**Saved data entries:**
-------------------------

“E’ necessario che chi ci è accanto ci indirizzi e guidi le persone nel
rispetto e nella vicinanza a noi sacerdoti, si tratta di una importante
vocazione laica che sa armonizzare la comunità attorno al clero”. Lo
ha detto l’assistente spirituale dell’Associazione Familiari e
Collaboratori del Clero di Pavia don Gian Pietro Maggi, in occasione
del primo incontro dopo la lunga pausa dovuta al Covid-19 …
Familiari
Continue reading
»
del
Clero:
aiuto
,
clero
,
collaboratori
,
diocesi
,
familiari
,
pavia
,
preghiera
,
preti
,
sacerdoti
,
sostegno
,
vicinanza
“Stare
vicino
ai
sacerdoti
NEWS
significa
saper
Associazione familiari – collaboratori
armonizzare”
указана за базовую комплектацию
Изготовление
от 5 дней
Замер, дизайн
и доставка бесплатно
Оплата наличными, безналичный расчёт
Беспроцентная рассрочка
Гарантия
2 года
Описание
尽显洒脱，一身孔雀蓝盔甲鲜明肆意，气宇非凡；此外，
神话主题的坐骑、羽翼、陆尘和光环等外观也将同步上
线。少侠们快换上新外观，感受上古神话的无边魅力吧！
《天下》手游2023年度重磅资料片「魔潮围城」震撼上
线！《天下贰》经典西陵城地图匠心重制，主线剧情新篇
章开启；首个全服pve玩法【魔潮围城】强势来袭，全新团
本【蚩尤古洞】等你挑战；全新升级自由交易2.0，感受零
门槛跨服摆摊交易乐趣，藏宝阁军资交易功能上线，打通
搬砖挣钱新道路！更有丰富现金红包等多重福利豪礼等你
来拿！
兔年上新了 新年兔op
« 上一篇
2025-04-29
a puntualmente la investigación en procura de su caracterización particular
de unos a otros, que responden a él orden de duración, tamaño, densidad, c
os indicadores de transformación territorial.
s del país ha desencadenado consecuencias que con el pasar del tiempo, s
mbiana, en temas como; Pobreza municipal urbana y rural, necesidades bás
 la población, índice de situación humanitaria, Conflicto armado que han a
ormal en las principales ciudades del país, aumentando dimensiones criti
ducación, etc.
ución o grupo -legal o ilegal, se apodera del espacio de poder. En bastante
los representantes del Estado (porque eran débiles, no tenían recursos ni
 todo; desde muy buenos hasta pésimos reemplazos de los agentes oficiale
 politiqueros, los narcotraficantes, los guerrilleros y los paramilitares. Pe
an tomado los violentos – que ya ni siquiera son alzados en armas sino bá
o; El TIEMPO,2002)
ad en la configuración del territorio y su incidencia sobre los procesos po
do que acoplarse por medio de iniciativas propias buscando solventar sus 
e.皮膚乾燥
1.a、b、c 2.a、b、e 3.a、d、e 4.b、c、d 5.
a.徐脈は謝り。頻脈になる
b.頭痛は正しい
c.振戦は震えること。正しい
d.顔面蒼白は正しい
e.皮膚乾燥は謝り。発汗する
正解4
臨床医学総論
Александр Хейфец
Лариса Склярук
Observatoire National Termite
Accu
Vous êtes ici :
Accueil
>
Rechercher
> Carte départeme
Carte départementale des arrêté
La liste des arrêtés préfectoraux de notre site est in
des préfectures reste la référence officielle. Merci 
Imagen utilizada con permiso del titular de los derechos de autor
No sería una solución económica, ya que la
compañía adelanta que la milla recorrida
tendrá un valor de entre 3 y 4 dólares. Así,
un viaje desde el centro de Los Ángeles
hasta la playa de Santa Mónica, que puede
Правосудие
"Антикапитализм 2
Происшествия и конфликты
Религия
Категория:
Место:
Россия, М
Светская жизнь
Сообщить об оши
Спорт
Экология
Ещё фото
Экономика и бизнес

-------------------------

**Try it:**
Copy the lines of the saved data entries, from the first line through the line containing "ad en la configuración".

**Result of the exercise:**
“E’ necessario che chi ci è accanto ci indirizzi e guidi le persone nel
rispetto e nella vicinanza a noi sacerdoti, si tratta di una importante
vocazione laica che sa armonizzare la comunità attorno al clero”. Lo
ha detto l’assistente spirituale dell’Associazione Familiari e
Collaboratori del Clero di Pavia don Gian Pietro Maggi, in occasione
del primo incontro dopo la lunga pausa dovuta al Covid-19 …
Familiari
Continue reading
»
del
Clero:
aiuto
,
clero
,
collaboratori
,
diocesi
,
familiari
,
pavia
,
preghiera
,
preti
,
sacerdoti
,
sostegno
,
vicinanza
“Stare
vicino
ai
sacerdoti
NEWS
significa
saper
Associazione familiari – collaboratori
armonizzare”
указана за базовую комплектацию
Изготовление
от 5 дней
Замер, дизайн
и доставка бесплатно
Оплата наличными, безналичный расчёт
Беспроцентная рассрочка
Гарантия
2 года
Описание
尽显洒脱，一身孔雀蓝盔甲鲜明肆意，气宇非凡；此外，
神话主题的坐骑、羽翼、陆尘和光环等外观也将同步上
线。少侠们快换上新外观，感受上古神话的无边魅力吧！
《天下》手游2023年度重磅资料片「魔潮围城」震撼上
线！《天下贰》经典西陵城地图匠心重制，主线剧情新篇
章开启；首个全服pve玩法【魔潮围城】强势来袭，全新团
本【蚩尤古洞】等你挑战；全新升级自由交易2.0，感受零
门槛跨服摆摊交易乐趣，藏宝阁军资交易功能上线，打通
搬砖挣钱新道路！更有丰富现金红包等多重福利豪礼等你
来拿！
兔年上新了 新年兔op
« 上一篇
2025-04-29
a puntualmente la investigación en procura de su caracterización particular
de unos a otros, que responden a él orden de duración, tamaño, densidad, c
os indicadores de transformación territorial.
s del país ha desencadenado consecuencias que con el pasar del tiempo, s
mbiana, en temas como; Pobreza municipal urbana y rural, necesidades bás
 la población, índice de situación humanitaria, Conflicto armado que han a
ormal en las principales ciudades del país, aumentando dimensiones criti
ducación, etc.
ución o grupo -legal o ilegal, se apodera del espacio de poder. En bastante
los representantes del Estado (porque eran débiles, no tenían recursos ni
 todo; desde muy buenos hasta pésimos reemplazos de los agentes oficiale
 politiqueros, los narcotraficantes, los guerrilleros y los paramilitares. Pe
an tomado los violentos – que ya ni siquiera son alzados en armas sino bá
o; El TIEMPO,2002)
ad en la configuración del territorio y su incidencia sobre los procesos po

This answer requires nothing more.